This post is the first in a short series of articles about essential concepts in IT security to explain common security flaws in simple, everyday-life terms. This idea developed during an online presentation about IT security in the medical sector.
A man in the middle (MITM) scenario happens, when an unexpected party becomes part of an exchange between to individuals or entities. Let us imagine two friends somewhere in the world are good friends and are writing each other letters from time to time. To make things easier, we will name the two people Alice and Bob, which is a very common choice in information security. When Alice sends a letter to Bob, Bob can read this letter and respond to it by writing his own letter back to Alice. At some point, a malicious third party becomes interested in the communication between Alice and Bob. Let’s stick to common naming and call that malicious party „Eve“ (from eavesdropping). Eve is interested in the communication between Alice and Bob because she hopes to find information that she can use either to gain a personal advantage or to inflict harm on Alice or Bob. Eve decides to wait in front of the house of Bob every morning until the postman arrives and steal the letters from Bob’s mailbox. To stay undetected, she opens the letters (probably using hot steam), reads them, reseals the envelope and puts the letter back into Bob’s mailbox. This scenario works well for letters Bob receives from Alice, but is quite hard for letters Bob sends to Alice. In order to have all information on the exchange, Eve would also need access to the mail Bob sends out to Alice.

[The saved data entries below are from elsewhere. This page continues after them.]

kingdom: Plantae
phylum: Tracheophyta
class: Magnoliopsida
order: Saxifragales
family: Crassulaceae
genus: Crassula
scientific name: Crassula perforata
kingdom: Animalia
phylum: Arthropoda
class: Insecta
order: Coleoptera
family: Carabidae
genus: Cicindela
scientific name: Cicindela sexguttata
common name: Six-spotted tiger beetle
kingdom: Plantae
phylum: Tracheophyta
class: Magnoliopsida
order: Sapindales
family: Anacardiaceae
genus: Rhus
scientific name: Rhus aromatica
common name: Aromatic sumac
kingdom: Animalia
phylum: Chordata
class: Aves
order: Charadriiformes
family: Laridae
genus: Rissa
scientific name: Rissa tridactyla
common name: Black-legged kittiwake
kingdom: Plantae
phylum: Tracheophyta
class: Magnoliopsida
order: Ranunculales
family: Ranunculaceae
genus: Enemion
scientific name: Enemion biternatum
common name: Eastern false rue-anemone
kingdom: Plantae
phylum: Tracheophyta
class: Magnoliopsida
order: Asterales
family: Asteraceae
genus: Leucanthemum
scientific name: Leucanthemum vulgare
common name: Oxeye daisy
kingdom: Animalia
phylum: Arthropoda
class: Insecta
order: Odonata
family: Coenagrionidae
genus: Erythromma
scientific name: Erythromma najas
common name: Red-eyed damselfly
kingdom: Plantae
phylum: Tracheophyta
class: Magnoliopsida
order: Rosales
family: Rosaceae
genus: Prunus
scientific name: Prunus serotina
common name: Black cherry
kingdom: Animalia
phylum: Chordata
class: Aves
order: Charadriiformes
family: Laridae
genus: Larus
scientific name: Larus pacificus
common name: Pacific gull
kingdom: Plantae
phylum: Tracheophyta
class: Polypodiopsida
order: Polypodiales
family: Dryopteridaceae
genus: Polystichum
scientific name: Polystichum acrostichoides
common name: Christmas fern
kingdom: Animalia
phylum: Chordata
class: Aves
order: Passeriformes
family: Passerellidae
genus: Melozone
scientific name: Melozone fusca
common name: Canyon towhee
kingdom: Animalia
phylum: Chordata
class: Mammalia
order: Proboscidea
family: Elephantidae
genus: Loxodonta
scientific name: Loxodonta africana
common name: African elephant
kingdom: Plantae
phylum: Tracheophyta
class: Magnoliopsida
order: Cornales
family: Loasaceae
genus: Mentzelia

The mail system in Germany (and surely more other countries) is to some extend protected against MITM attacks, as mailboxes usually have a lock, that can only be opened by the righteous owner. Furthermore, if you send a letter, there’s another lock on the mailbox, that hopefully only can be opened by the postman. Bob and Alice could take countermeasures themselves as well to make things harder for Eve. They could send the post to someone else and pick it up there, hoping Eve doesn’t notice. Furthermore, they could come up with some more advanced techniques, like adding seals to their letters that cannot be restored by Eve using sealing wax together with the imprint of their heraldic ring. Furthermore, they could think of a secret code they use in their letters that only the two of them know to hide the content of the letter from Eve even if she gains physical access.
In IT security, most interactions between people or servers is at some point transmitted via a stream of bits and bytes. Very much like in real letters, some actor could try to catch this data transfer, read the information from it and pass the data along to the original recipient without him noticing. This can happen to all kind of data transmission from simple e-mail (or messenger) communication, over the data entered into forms on websites (passwords, credit card number etc.) to large data streams (such as software packages used for software updates or file system backups stored into a cloud). The countermeasures in the real-life example are transferable to these situations. One could try to confuse the attacker by sharing a common secret which corresponds loosely to the concept of security by obfuscation (which is considered quite weak). Having a key to your mailbox is like a password to your mail account. The better the password, the stronger the key (there is a huge discussion ongoing about what a „good“ password is, but TL;DR: it should be long and not inside a dictionary) and of course keeping the password safe from others is important. Inventing a secret language for all your messages is known in IT security as encryption and there a many good ways to do that and also some bad. Putting a seal on an envelope in a tamper-proof way is quite hard to do in IT security as usually data can be read and copied without changing it. Quantum cryptography might be the real-world solution to this challenge, but it yet needs to be proven safe, reliable and affordable.